La noche del 21 de junio también está llena de magia. Se dice que los sueños tienden a hacerse realidad, especialmente si colocas un ramo de nueve hierbas, incluyendo lavanda, verbena y ajenjo, debajo de la almohada. Nosotras, con un toque de licencia creativa, apuntàbamos a revivir estas viejas tradiciones, ya que alegraba nuestros corazones recordar los tiempos en que los humanos podían disfrutar de la compañía del otro sin más pretensión que estar juntos frente a la hoguera, contando historias y mirando las estrellas.
Después de ese interludio mágico, durante el cual fuimos testigos de la salida del sol y escuchamos la canción del mundo en su despertar, rápidamente volvimos a nuestras tareas porque aún quedaba mucho por hacer.
Mientras mi hermana adornaba la puerta de entrada con hojas de abedul, hinojo silvestre, hierba de San Juan y lilas blancas, yo preparaba las cestas hechas a mano por la esposa del carpintero, que usaríamos para la recolección nocturna de las hierbas y el rocío.
A primera hora de la tarde, Anna, nuestra anciana vecina, llegó para traernos tallos de trigo como regalos para nuestros huéspedes, junto con una cesta de cerezas recién recogidas. Más tarde, nuestra madre nos sorprendió al llegar temprano para echar una mano en la cocina.

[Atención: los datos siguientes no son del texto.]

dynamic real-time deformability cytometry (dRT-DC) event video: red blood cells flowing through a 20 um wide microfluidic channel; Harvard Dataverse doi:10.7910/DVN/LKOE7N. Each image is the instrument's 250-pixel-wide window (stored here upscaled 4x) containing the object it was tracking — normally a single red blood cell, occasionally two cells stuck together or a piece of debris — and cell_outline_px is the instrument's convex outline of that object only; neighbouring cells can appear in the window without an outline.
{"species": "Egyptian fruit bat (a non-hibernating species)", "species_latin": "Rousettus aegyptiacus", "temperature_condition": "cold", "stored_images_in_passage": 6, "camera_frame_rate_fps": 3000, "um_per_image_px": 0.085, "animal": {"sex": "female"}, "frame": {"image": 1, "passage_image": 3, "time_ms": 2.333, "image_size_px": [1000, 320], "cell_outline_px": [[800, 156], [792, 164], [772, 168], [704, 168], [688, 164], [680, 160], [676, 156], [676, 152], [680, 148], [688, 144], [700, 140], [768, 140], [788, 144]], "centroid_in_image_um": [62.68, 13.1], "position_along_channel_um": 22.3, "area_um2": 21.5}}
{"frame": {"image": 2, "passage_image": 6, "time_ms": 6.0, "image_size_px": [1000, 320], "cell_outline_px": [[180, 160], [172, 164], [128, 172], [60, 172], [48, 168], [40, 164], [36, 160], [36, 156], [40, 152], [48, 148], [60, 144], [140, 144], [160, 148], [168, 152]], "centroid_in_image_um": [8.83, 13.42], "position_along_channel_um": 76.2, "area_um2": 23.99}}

Finalmente, papá, el tío Fausto, su esposa Giuseppina y, justo antes del atardecer, la tía Gilda, junto con sus hijas Claudia y Patrizia, se unieron a la celebración.
La larga mesa de madera debajo de la pérgola estaba cargada de regalos ofrecidos por la Madre Naturaleza durante esta temporada: moras, arándanos, ciruelas, e incluso algunas chumberas que crecían salvajes en una senda a un par de kilómetros de casa. Naturalmente, tomates, frijoles rojos y blancos, varios tipos de ensalada, zanahorias, alcachofas, cebollas, habas y calabacines estaban presentes. Los huevos frescos de granja adornaban los platos fríos, sazonados con aceite de oliva y quesos locales, creando una fiesta colorida y aromática que tentaba las papilas gustativas.
Iluminado por la luz de la hoguera encendida por papá y tío Fausto, así como por docenas de pequeñas velas colocadas en cada rincón del jardín, acompañados por los cantos de los pájaros del crepúsculo y una suave brisa, compartimos una comida en el ambiente acogedor que habíamos creado amorosamente… y un Feliz Solsticio fue!